K. Fenster
K. Fenster

Reputation: 91

Binding DataContext in XAML With DataContext Set In Code

I have the following code:

ProcessMainWindow.xaml.cs

public ProcessMainWindow(SourceTableRowInfo rowContent)
    {
        InitializeComponent();
        this.DataContext = rowContent;
    }

ProcessMainWindow.xaml

  <!--Insert Code---->
  <TabItem x:Name="postProcessTab" Header="Post-Processes">
            <local:PostProcessUserControl PostProcessItem="{Binding PostProcess, Mode=TwoWay, UpdateSourceTrigger=PropertyChanged}" />
        </TabItem>

So RowContent has an element called PostProcess in it. I am trying to bind that element to a UserControl Dependency Property, but cannot get the binding to work. Based off what I was reading here (Using the DataContext) my understanding is that what I have should work, but I can't get it to work. So am I misunderstanding what it is saying? I have read a few other pages but still can't figure it out.

I have also tried:

<!--Insert Code---->
  <TabItem x:Name="postProcessTab" Header="Post-Processes">
            <local:PostProcessUserControl PostProcessItem="{Binding, Mode=TwoWay, UpdateSourceTrigger=PropertyChanged, Path=PreProcess}" />
        </TabItem>

If these are correct, I guess I have an error elsewhere in my code. I have yet to fully understand data binding in WPF to know if that is the case though so any help would be appreciated.

Upvotes: 0

Views: 179

Answers (1)

One thing to try is to put a trace on the Binding:

PostProcessItem="{Binding PostProcess, PresentationTraceSources.TraceLevel=High}. 
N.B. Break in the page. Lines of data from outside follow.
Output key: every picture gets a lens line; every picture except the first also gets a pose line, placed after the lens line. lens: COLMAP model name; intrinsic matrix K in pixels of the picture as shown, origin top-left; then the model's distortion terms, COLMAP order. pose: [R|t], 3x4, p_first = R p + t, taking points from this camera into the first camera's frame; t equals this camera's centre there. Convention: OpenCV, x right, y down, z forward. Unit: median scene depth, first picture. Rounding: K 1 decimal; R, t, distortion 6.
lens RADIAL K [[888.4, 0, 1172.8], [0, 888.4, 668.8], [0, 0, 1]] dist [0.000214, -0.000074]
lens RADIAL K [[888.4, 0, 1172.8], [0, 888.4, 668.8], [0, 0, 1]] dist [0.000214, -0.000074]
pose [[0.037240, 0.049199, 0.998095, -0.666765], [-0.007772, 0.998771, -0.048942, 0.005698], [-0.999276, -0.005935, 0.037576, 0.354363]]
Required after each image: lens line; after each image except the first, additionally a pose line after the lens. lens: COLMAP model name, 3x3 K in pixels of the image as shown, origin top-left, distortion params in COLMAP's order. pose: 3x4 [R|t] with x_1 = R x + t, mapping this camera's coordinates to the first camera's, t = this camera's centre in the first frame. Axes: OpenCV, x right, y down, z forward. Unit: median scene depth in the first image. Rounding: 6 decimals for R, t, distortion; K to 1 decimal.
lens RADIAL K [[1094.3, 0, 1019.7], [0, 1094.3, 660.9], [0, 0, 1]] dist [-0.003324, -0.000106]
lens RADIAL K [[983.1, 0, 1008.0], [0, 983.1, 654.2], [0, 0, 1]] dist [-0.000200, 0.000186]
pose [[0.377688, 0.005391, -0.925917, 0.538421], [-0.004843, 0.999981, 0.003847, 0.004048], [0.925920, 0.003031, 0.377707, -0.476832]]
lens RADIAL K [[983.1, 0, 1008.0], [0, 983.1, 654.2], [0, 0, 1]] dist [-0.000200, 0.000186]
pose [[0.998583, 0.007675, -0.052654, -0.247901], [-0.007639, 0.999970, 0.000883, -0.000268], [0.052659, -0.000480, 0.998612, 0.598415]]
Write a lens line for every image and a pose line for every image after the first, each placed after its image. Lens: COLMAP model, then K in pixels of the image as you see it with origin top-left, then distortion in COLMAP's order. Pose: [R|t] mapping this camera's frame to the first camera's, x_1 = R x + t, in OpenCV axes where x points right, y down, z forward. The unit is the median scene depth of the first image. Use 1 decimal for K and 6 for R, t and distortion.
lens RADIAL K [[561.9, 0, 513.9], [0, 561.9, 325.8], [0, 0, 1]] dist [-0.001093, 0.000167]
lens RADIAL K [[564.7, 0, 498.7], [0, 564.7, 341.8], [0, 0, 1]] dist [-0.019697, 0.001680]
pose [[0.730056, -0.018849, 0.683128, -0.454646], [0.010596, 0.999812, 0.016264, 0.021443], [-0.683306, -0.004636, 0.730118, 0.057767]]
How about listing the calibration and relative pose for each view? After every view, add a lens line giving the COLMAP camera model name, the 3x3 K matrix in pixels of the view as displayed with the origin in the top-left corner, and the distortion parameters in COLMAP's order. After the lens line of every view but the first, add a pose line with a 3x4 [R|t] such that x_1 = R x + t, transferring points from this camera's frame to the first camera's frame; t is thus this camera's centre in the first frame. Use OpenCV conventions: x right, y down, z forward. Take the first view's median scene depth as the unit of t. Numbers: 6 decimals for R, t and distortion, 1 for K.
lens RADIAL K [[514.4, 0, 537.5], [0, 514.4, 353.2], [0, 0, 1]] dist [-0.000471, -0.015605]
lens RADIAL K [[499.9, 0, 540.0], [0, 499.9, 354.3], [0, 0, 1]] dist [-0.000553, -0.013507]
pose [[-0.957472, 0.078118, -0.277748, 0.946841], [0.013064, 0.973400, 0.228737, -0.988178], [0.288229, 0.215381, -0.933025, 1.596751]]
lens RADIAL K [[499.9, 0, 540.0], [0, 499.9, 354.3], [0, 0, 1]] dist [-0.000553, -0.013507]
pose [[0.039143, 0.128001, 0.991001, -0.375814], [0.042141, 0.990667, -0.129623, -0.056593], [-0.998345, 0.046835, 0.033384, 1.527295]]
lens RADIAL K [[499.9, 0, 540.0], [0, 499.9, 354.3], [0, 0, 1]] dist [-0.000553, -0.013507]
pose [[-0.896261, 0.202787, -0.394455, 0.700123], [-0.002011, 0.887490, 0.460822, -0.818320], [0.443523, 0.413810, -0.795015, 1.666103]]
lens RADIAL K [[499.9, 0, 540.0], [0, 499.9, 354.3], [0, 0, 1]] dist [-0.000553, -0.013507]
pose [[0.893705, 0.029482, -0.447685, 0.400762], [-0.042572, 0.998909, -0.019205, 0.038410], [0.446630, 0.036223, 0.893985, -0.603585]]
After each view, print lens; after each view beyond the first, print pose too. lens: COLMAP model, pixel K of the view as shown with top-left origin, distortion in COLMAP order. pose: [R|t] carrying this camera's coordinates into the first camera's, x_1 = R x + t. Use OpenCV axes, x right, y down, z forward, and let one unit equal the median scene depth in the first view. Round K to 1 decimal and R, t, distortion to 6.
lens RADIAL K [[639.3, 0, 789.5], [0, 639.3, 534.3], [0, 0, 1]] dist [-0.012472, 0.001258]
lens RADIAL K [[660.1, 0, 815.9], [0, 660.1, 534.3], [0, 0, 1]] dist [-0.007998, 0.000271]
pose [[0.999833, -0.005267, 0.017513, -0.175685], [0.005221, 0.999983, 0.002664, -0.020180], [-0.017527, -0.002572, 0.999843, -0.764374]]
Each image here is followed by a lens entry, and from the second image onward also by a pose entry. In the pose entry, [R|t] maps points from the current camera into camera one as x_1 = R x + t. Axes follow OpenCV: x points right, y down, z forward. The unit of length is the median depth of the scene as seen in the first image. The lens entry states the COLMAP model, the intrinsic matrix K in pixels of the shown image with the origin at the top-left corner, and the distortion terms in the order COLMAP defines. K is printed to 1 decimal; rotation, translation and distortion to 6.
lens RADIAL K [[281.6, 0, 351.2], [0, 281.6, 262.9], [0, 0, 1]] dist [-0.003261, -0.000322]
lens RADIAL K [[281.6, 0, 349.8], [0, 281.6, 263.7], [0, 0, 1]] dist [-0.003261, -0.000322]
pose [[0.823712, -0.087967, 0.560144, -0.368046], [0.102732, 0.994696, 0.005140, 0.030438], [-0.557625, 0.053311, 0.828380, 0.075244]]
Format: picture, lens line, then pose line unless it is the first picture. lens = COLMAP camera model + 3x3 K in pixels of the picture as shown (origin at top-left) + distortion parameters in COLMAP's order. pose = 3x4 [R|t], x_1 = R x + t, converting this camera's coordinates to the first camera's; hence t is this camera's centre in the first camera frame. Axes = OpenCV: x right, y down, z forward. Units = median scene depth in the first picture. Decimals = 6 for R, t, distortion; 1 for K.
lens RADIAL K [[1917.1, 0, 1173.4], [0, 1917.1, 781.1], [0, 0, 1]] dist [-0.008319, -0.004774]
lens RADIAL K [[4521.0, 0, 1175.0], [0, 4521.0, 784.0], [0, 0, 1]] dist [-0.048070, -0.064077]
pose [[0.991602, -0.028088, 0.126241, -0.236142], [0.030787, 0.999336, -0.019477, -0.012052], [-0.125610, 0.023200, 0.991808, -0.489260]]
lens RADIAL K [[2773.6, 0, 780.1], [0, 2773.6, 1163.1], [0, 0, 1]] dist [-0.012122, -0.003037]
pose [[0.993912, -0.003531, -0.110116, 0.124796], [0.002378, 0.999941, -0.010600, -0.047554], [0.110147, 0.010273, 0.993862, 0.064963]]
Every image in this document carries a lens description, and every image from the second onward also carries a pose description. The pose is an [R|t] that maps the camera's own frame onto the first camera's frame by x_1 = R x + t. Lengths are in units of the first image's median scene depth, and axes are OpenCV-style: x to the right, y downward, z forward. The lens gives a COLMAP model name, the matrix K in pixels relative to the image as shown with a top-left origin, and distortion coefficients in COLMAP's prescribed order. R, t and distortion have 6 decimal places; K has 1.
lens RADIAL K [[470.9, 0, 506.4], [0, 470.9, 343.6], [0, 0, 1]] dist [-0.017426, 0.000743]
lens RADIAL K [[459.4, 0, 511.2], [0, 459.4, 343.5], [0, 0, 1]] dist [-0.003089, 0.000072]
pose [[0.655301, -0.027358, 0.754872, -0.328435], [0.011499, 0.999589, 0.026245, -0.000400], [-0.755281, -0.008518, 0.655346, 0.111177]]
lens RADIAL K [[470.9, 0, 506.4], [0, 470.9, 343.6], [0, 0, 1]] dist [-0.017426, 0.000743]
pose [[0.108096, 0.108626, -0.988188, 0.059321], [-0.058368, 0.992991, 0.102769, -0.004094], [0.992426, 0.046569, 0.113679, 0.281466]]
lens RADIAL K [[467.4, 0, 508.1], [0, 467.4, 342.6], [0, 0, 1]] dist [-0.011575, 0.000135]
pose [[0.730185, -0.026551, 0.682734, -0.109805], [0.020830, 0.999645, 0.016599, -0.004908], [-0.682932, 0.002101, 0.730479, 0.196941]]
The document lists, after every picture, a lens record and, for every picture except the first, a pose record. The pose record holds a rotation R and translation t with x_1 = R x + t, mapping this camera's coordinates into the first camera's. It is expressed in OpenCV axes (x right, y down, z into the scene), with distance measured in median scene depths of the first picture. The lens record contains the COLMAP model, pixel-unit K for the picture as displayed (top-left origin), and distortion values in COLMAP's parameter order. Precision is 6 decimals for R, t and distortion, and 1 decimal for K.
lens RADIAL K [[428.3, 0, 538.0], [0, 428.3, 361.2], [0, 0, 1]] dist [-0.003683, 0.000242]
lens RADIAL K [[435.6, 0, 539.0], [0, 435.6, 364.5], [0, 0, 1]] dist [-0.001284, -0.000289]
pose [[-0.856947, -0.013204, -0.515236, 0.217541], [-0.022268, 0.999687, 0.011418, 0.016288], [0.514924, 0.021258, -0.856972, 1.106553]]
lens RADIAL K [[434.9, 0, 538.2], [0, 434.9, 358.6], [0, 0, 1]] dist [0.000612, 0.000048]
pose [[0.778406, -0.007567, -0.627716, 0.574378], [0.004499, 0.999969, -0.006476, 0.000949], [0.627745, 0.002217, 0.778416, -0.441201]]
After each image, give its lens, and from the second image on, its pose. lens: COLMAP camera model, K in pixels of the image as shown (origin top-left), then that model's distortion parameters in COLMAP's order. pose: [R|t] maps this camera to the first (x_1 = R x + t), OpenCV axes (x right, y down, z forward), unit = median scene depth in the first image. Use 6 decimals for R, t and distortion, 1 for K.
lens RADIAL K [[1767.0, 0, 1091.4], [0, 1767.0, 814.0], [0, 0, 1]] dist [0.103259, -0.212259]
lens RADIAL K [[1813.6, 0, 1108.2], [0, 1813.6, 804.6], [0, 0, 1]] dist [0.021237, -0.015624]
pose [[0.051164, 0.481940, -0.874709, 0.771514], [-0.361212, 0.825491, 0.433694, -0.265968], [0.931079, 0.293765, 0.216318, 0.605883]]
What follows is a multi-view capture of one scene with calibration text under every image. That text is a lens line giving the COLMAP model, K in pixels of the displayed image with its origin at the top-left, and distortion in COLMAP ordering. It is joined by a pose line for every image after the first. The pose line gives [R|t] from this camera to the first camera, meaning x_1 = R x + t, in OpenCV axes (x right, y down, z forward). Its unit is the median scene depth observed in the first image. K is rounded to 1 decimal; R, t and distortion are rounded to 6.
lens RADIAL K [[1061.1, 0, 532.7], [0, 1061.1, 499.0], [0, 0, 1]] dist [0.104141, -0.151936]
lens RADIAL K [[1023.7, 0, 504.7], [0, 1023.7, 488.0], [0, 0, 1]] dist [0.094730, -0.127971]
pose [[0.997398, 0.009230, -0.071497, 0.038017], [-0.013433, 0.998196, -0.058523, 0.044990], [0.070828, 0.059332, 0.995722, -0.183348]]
Then look for what it tells you at runtime in the Output pane in VS. This can help you identify cases where your DataContext isn't what you think it is, or your Path is misspelled -- all the simple stuff that the compiler catches in C# but can't be detected at compile time in a late-binding/duck-typed miasma like XAML.

Don't leave those traces on bindings once you're done with them; they can really slow things down. Or at least set TraceLevel=None, to save trouble if think you'll be coming back to one later.